*EXERCISE PROMPT*: Please transcribe exactly, and only, the lines of the data below between the line holding "- [ ] Resource limits appropriate" and the line holding "- Easier testing and debugging", inclusive.

[Saved entries]

═══

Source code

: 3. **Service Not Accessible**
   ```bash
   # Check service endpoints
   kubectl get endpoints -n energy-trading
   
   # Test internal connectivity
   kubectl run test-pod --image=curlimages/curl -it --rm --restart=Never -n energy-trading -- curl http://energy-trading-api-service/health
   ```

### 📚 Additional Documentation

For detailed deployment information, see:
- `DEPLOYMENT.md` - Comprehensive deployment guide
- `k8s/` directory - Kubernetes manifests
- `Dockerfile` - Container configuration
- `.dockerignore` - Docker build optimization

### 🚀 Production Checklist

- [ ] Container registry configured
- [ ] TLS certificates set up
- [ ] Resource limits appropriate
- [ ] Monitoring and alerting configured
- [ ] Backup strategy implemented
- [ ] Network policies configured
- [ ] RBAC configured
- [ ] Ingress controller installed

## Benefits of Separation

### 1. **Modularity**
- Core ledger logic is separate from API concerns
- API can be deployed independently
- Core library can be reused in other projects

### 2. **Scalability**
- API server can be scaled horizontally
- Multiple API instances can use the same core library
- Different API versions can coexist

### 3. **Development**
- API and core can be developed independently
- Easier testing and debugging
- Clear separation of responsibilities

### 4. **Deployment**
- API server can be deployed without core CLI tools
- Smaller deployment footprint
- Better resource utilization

═══

*TASK RESULT*:
- [ ] Resource limits appropriate
- [ ] Monitoring and alerting configured
- [ ] Backup strategy implemented
- [ ] Network policies configured
- [ ] RBAC configured
- [ ] Ingress controller installed

## Benefits of Separation

### 1. **Modularity**
- Core ledger logic is separate from API concerns
- API can be deployed independently
- Core library can be reused in other projects

### 2. **Scalability**
- API server can be scaled horizontally
- Multiple API instances can use the same core library
- Different API versions can coexist

### 3. **Development**
- API and core can be developed independently
- Easier testing and debugging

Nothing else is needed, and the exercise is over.